The C═O [1.220 (2) Å] and C=S [1.662 (2) Å] bond lengths are comparable to those reported for propyl 2-(3-benzoylthioureido)acetate [1.220 (3) Å, 1.658 (3) Å, respectively] (Hassan et al., 2008) and methyl 2-(3-benzoylthioureido)acetate [1.223 (5) Å, 1.661 (4) Å, respectively] (Hassan et al., 2009).

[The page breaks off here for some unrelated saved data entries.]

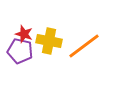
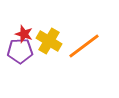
yellow cross: rotated 20 degrees clockwise
purple pentagon: rotated 15 degrees counterclockwise
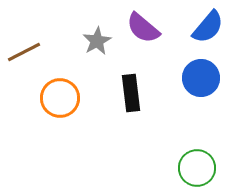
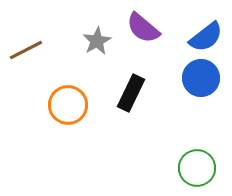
blue semicircle: moved 2 px left, 10 px down; rotated 12 degrees clockwise
brown line: moved 2 px right, 2 px up
black rectangle: rotated 33 degrees clockwise
orange circle: moved 8 px right, 7 px down
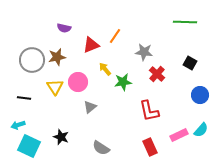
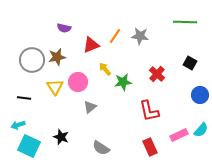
gray star: moved 4 px left, 16 px up
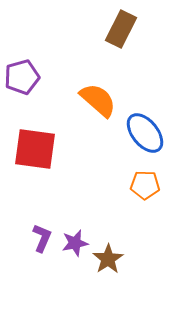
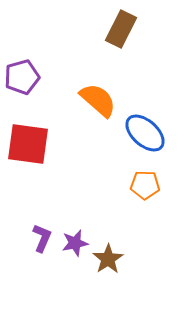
blue ellipse: rotated 9 degrees counterclockwise
red square: moved 7 px left, 5 px up
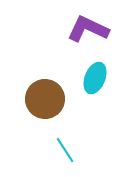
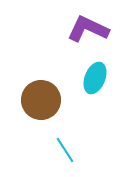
brown circle: moved 4 px left, 1 px down
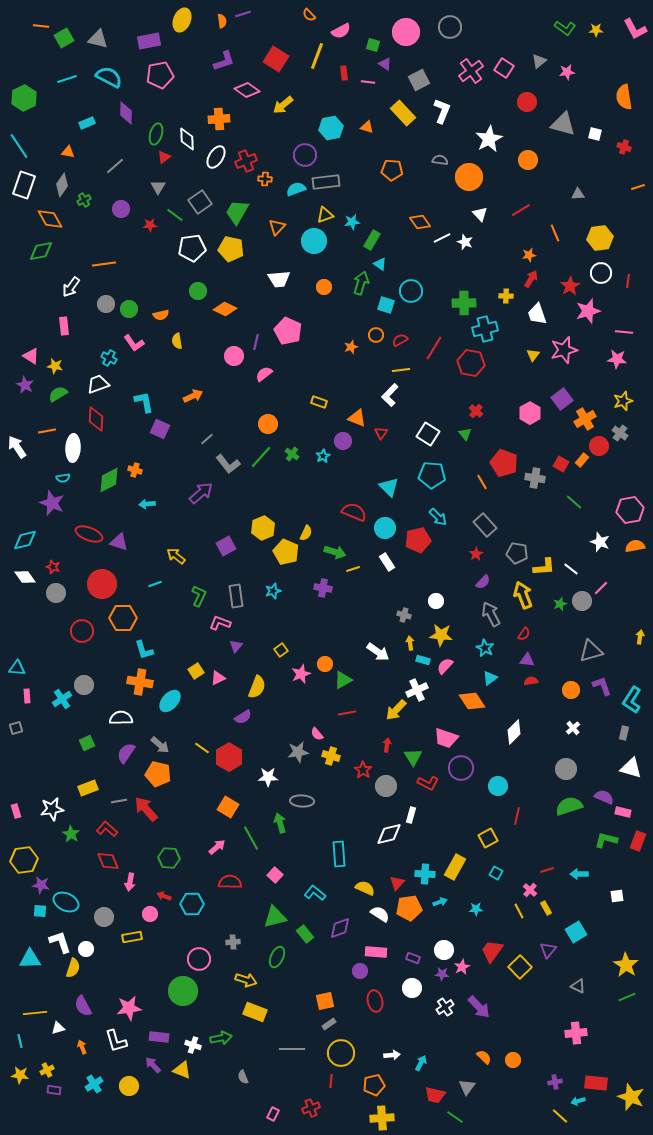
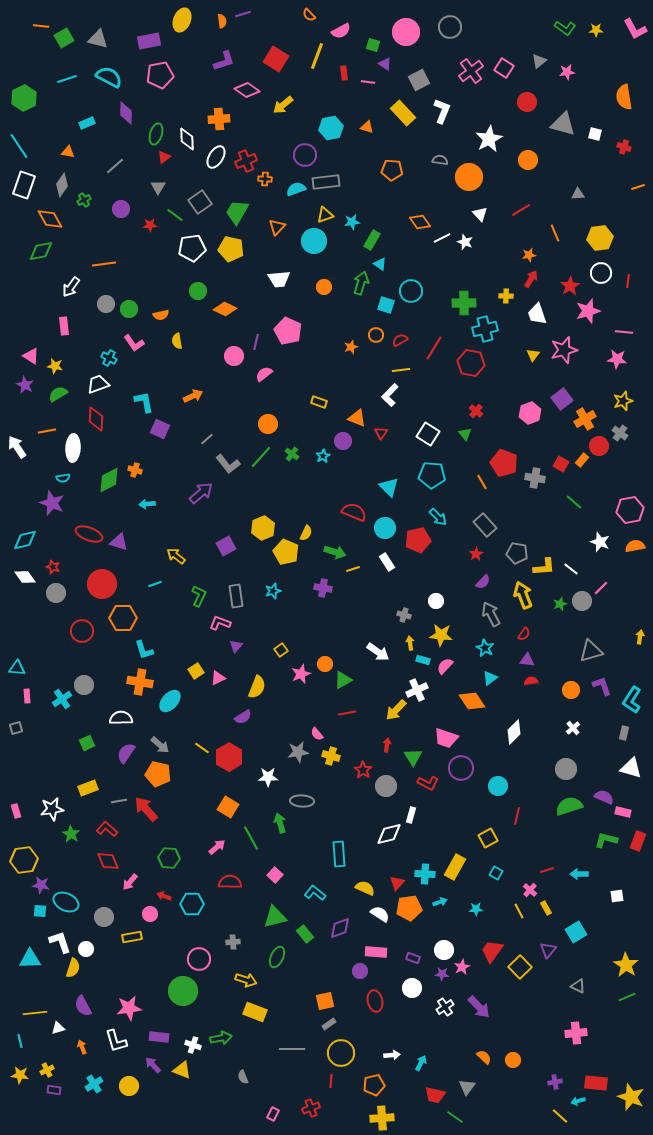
pink hexagon at (530, 413): rotated 10 degrees clockwise
pink arrow at (130, 882): rotated 30 degrees clockwise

Other bond lengths and angles in the molecule are comparable those reported for N-(pyrrolidin-1-ylcarbothioyl) benzamide (Al-abbasi et al., 2012).
In the crystal, molecules are linked by bifurcated N-H···O and C-H···O hydrogen bond forming chains along the c-axis direction (Table 1 and Fig. 2). Further stabilization is afforded by slipped parallel π-π stacking interactions involving the (C1-C6) benzene ring [Cg1···Cg1i = 3.7578 (13) Å; inter-planar distance = 3.6228 (9) Å; slippage = 0.998 Å; symmetry code: (i) -x,+2, -y+1, -z], forming undulating slabs parallel to (100).